__DESCRIPTION OF THE TASK__: Output, word for word, every line from the line with "wrist: (552, 1446)" through the final line of the data below.

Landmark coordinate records

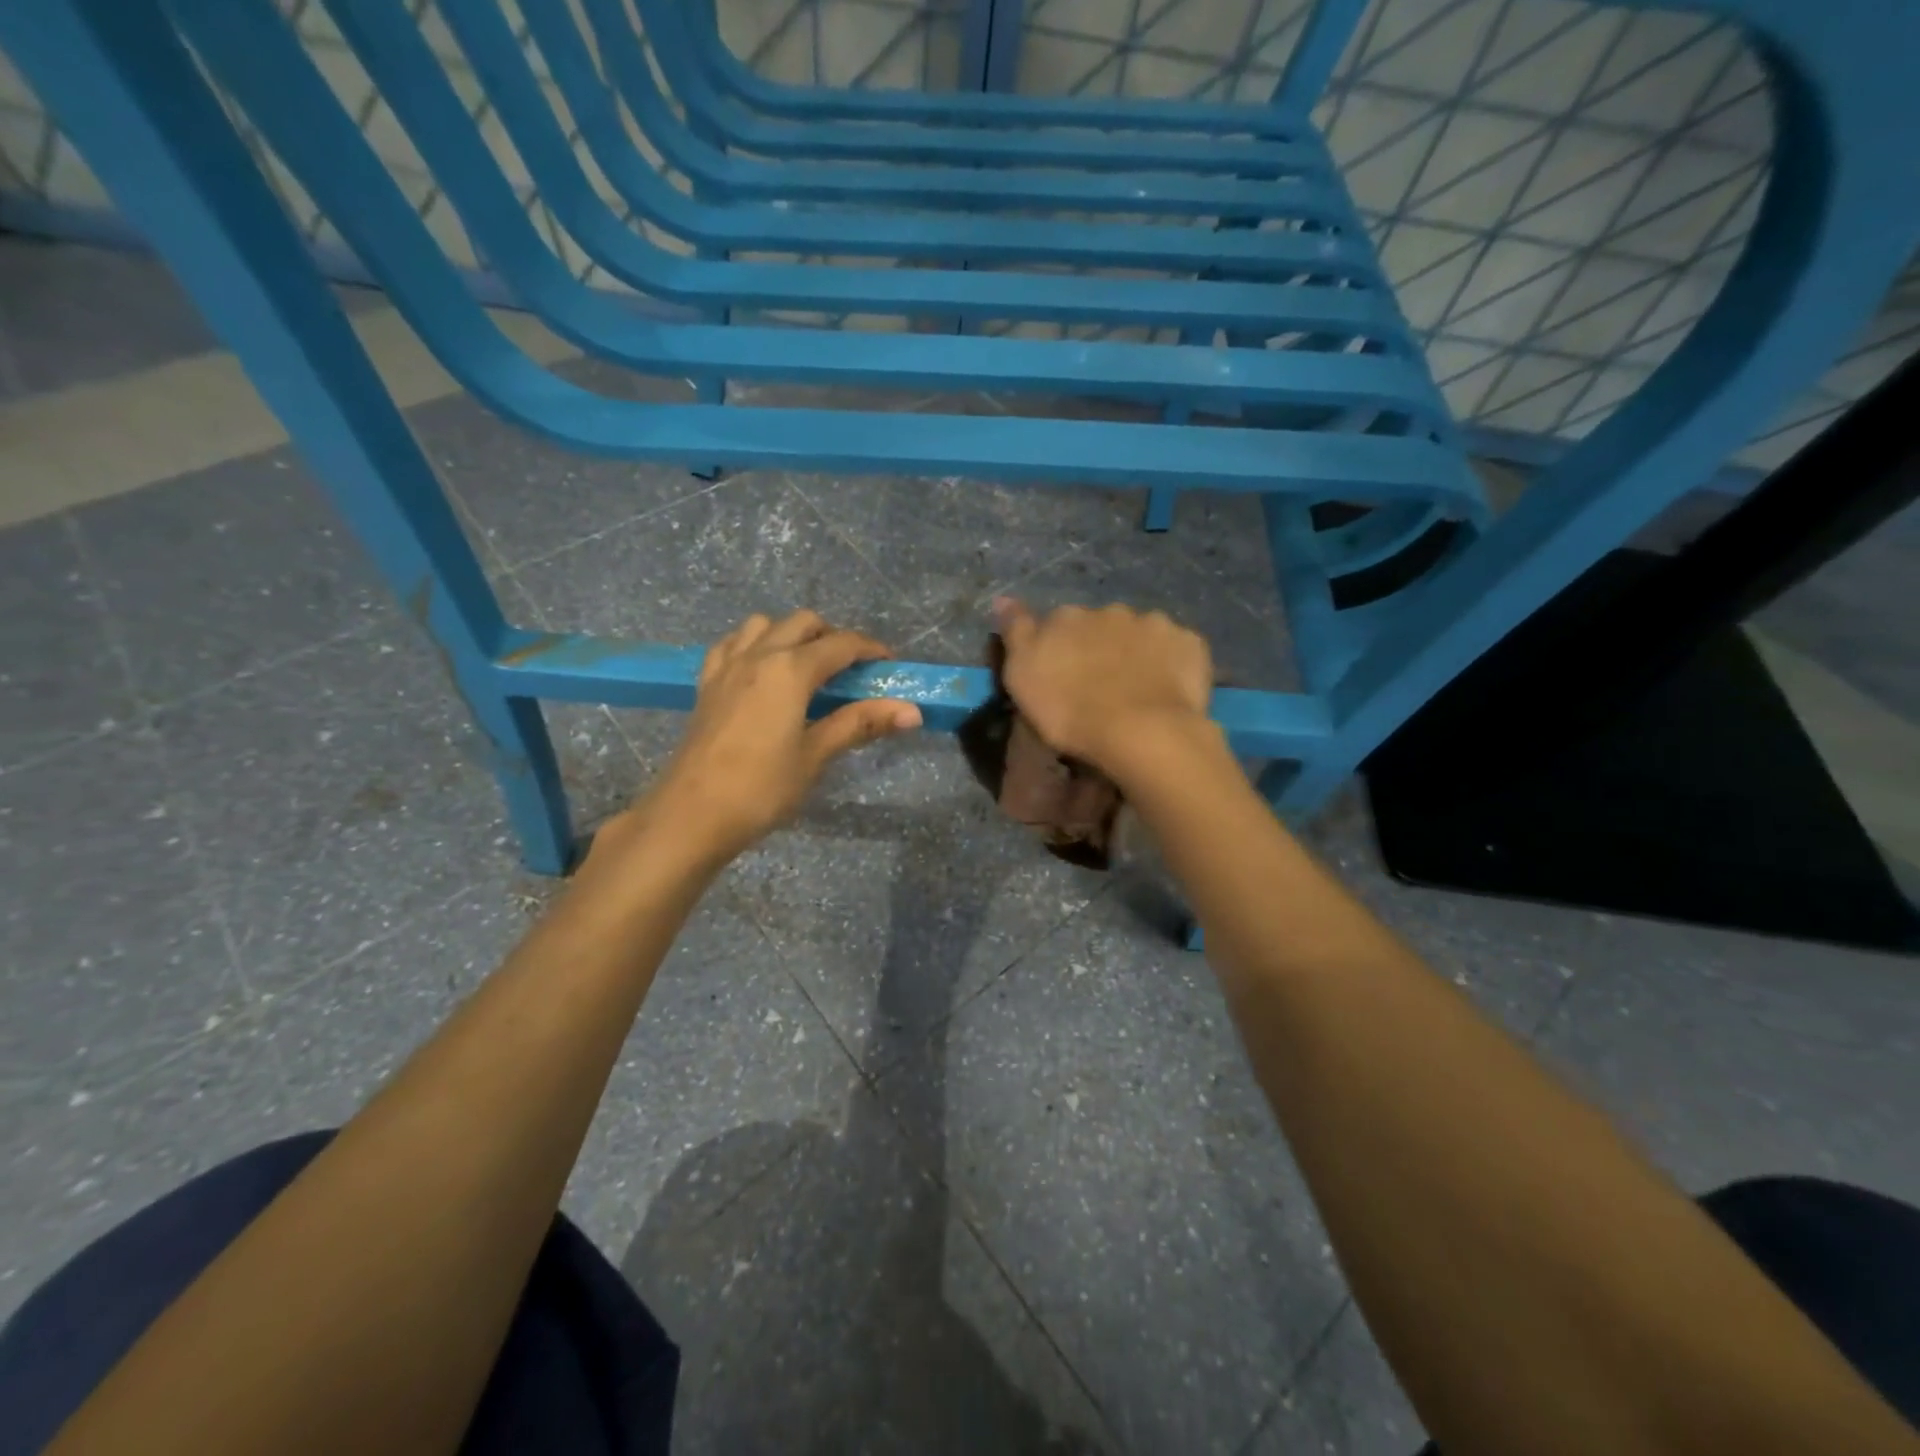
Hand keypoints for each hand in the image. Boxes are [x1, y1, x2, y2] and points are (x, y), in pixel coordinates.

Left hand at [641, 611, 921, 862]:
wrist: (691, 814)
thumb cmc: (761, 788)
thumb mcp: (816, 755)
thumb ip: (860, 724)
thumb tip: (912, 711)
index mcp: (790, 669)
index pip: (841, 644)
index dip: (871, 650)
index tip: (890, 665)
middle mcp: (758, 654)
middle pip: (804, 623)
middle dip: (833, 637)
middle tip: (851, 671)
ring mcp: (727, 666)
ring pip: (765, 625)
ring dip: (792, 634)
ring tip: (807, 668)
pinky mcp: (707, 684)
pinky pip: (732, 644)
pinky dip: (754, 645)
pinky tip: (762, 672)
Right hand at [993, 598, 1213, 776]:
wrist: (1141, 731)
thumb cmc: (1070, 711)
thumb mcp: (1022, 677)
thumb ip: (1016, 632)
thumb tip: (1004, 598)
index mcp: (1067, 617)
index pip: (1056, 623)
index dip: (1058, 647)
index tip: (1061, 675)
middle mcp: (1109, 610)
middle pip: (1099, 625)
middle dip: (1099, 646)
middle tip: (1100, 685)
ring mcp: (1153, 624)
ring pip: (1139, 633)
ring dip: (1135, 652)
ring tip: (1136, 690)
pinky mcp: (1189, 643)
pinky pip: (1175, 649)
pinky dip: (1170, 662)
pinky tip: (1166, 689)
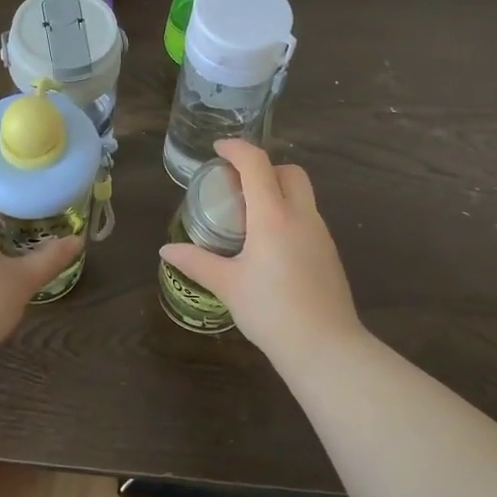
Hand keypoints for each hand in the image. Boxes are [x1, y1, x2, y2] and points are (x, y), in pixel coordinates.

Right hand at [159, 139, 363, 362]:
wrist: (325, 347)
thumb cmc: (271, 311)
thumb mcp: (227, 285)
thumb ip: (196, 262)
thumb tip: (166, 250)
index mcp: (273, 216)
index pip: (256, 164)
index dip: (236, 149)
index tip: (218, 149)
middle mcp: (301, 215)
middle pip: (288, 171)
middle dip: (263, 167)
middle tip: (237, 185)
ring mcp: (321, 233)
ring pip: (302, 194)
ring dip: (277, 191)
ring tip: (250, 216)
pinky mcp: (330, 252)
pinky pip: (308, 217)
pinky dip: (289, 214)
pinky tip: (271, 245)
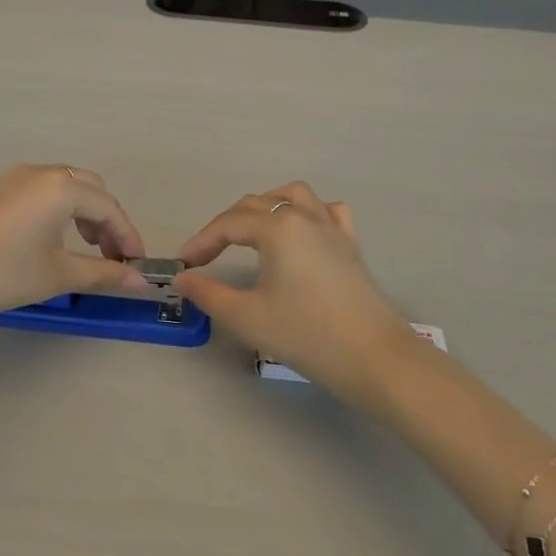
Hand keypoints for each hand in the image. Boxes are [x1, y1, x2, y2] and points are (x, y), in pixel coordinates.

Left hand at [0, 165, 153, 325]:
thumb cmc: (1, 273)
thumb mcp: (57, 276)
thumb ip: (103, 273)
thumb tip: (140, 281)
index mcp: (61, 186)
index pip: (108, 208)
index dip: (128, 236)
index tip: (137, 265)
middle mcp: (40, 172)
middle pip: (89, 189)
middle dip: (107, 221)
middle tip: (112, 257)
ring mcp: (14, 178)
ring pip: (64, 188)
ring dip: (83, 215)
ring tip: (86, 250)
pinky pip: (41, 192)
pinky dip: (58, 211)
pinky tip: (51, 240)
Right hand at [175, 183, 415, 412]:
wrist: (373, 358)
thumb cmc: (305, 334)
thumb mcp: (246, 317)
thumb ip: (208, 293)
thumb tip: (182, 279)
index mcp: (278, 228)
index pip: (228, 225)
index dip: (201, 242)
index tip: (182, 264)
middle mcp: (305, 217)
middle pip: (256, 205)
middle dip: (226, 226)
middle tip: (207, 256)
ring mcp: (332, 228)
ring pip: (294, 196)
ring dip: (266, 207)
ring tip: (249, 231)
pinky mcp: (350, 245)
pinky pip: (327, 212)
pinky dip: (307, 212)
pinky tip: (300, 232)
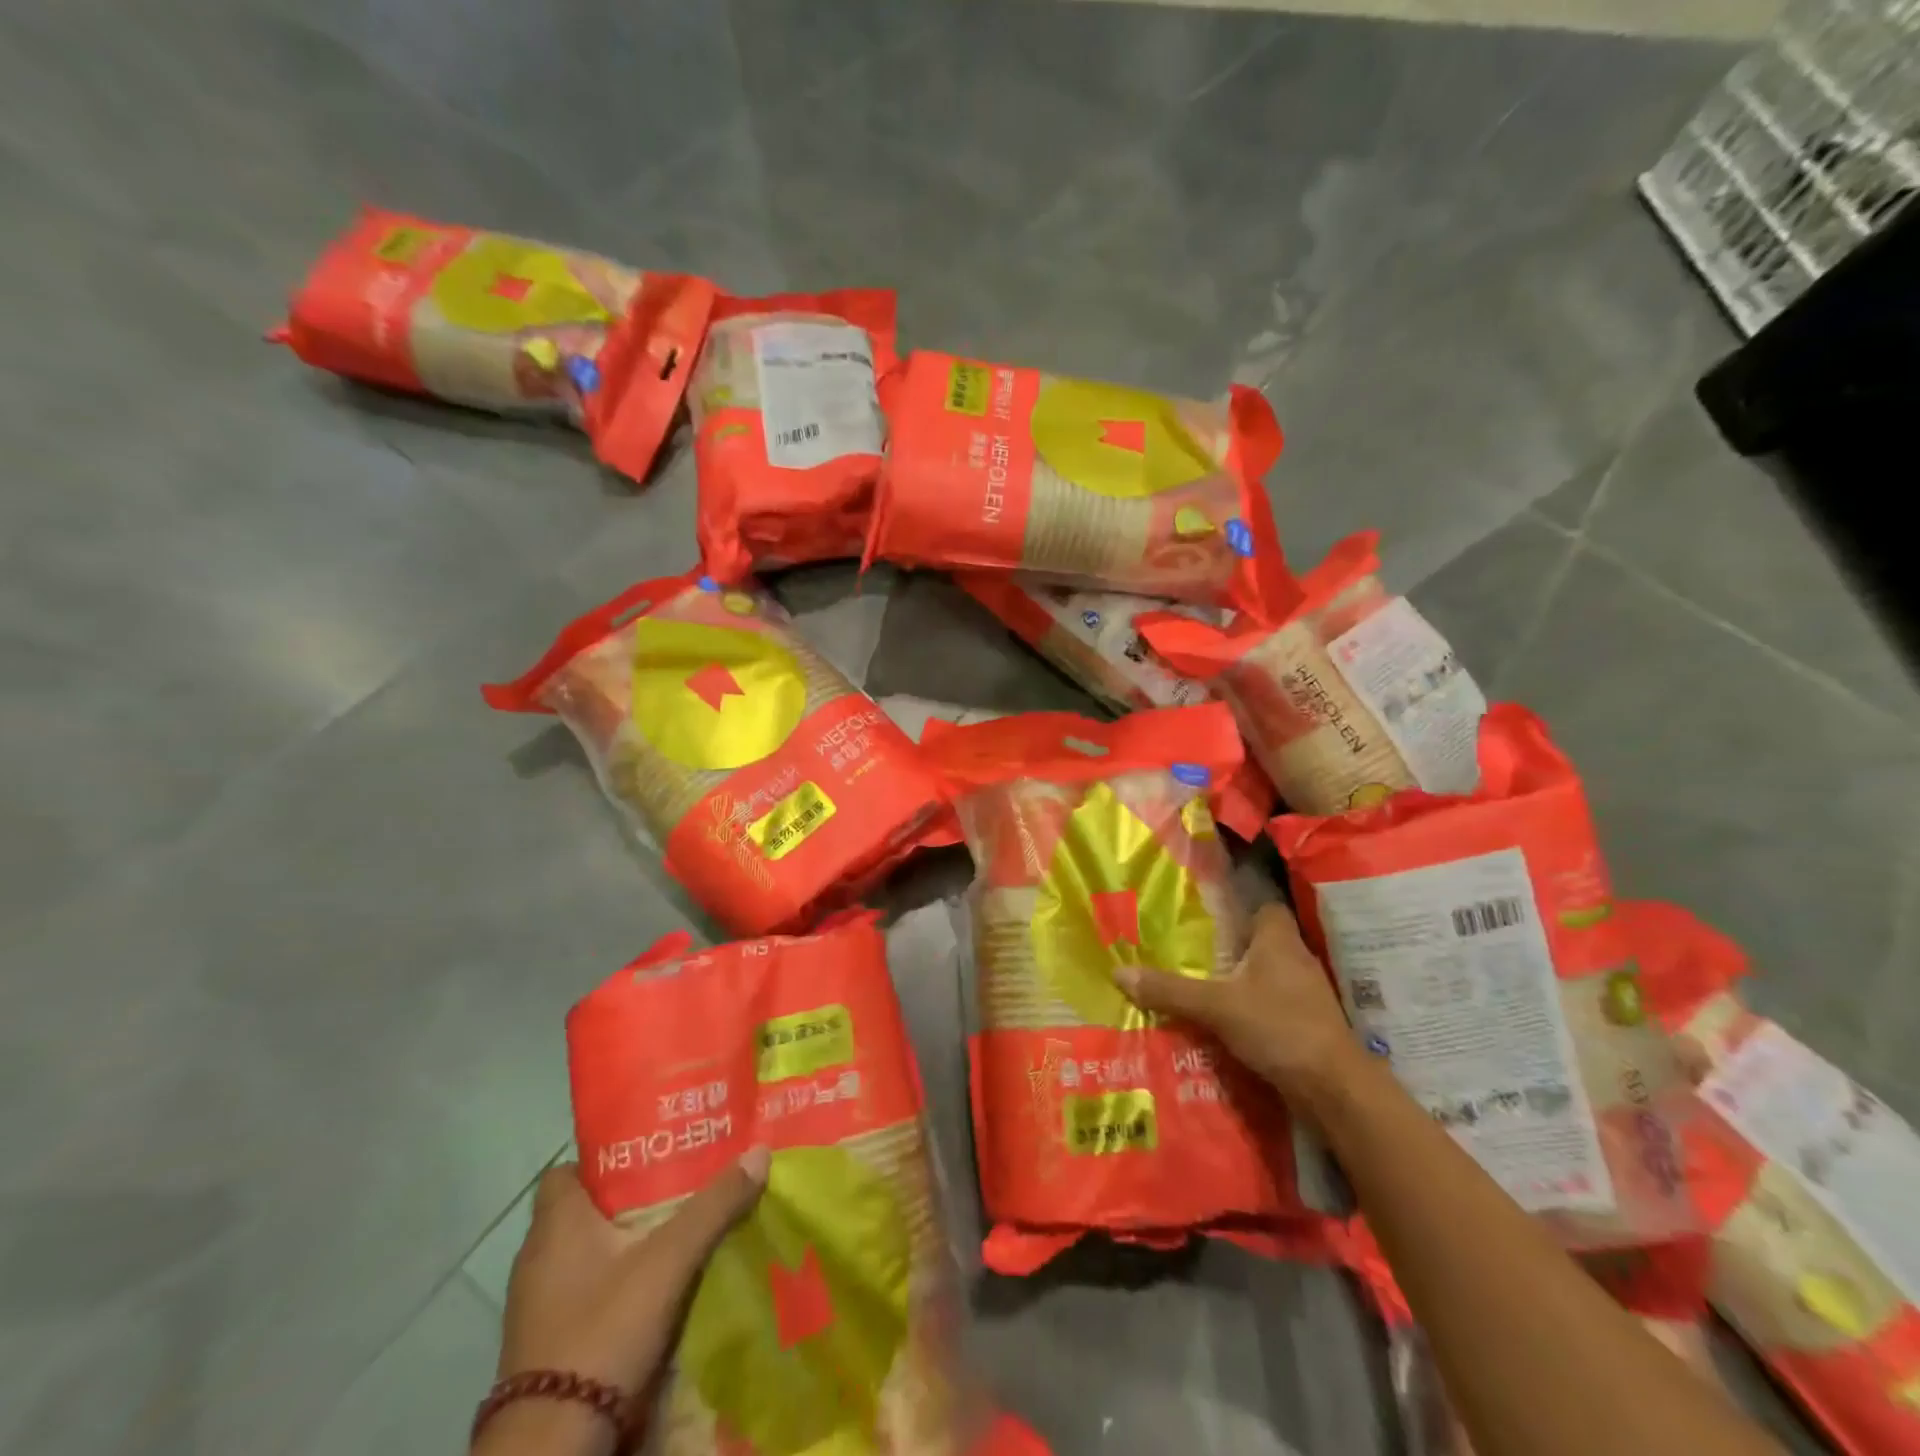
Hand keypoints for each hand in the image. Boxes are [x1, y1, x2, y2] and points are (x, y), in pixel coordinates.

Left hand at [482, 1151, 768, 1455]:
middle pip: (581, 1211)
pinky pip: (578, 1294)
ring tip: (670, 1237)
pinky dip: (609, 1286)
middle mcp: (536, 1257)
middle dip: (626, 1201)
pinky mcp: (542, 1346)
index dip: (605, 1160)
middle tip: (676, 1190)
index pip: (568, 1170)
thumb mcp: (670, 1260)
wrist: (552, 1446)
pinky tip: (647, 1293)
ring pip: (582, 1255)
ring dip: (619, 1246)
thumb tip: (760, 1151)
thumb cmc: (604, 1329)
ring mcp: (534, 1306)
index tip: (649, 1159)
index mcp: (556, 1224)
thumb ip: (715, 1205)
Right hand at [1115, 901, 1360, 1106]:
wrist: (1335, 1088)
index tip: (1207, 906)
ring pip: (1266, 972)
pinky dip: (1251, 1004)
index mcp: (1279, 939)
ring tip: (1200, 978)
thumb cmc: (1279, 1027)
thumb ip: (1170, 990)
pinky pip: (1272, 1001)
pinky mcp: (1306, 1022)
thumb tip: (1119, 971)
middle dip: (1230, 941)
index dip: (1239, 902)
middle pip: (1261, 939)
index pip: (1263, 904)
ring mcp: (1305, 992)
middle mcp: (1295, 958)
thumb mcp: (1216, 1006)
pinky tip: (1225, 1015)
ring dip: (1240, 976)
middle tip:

__FINISHED EXERCISE__:
wrist: (552, 1446)
pinky tip: (647, 1293)
ring pip: (582, 1255)
ring dip: (619, 1246)
thumb tip: (760, 1151)
thumb cmc: (604, 1329)
ring mcp: (534, 1306)
index tip: (649, 1159)
index mcp: (556, 1224)
thumb ip: (715, 1205)
Right hand at [1115, 901, 1360, 1106]:
wrist: (1335, 1088)
index tip: (1207, 906)
ring pip: (1266, 972)
pinky dip: (1251, 1004)
index mcp: (1279, 939)
ring tip: (1200, 978)
thumb cmc: (1279, 1027)
thumb ip: (1170, 990)
pinky pip: (1272, 1001)
pinky mcp: (1306, 1022)
thumb tip: (1119, 971)
middle dip: (1230, 941)
index dip: (1239, 902)
middle pip: (1261, 939)
index pip: (1263, 904)
ring mcp: (1305, 992)
middle mcp: (1295, 958)
thumb mcp: (1216, 1006)
pinky tip: (1225, 1015)
ring dip: (1240, 976)
middle tip:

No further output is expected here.